# Tank Stand



## Sacrifice (Sep 24, 2006)

I'll let the vid do most of the talking here. Ignore the background noise, lil bro was over at the house and playing some Black Ops














So what do you think, should I be concerned? Obviously the tank is going to be sitting on wood, but the wood is overhanging the supports under it.


----------



## Piranha_man (Jan 29, 2005)

Looks fine to me...

I'd go for it...


----------



## maknwar (Jul 16, 2007)

You have 3 sides supported. It should be fine.


----------



## HGI (Oct 27, 2009)

Can you move that top sheet of plywood?

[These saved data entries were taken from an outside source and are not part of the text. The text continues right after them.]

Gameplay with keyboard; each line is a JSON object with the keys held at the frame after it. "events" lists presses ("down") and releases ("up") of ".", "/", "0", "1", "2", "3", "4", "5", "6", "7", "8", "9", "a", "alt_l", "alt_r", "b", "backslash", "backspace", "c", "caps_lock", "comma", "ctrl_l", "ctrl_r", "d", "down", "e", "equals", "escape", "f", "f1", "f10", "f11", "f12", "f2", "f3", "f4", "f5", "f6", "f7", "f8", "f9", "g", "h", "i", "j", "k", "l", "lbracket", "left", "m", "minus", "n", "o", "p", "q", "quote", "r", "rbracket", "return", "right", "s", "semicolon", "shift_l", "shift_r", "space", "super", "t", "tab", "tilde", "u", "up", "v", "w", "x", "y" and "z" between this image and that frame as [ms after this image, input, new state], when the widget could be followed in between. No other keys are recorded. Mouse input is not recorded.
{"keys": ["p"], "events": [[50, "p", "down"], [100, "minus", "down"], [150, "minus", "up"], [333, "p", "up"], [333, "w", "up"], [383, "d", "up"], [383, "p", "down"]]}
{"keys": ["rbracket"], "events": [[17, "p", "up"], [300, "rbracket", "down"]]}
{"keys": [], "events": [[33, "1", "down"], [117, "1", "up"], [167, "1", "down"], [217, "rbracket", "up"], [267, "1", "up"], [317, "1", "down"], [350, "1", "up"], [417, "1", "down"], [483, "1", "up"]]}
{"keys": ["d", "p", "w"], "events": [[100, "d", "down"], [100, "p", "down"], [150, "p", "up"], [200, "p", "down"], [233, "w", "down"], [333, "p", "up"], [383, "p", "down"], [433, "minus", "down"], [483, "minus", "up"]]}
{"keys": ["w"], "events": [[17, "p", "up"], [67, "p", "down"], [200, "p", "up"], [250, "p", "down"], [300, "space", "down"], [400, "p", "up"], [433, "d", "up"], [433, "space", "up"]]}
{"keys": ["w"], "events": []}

If you can I would center it on the base of the stand so the tank hangs evenly off the edge of the base, regardless it will be fine just make sure it's level and put a sheet of Styrofoam underneath the tank if your really concerned.


----------



## Zip (Apr 17, 2005)

I think you're fine for an aquarium of that size.


----------



## Johnny_Zanni (Nov 8, 2009)




----------



## Sylar_92 (Dec 15, 2010)

The support is good enough since all the wieght is dispursed on the top peice.


----------



## Uncle Jesse (Feb 18, 2007)

I had a 55 that was on a stand like that for over 3 years. Except it hung over on all sides about 2 inches. I think you are good. If you are worried you could always set it up outside first to test it.


----------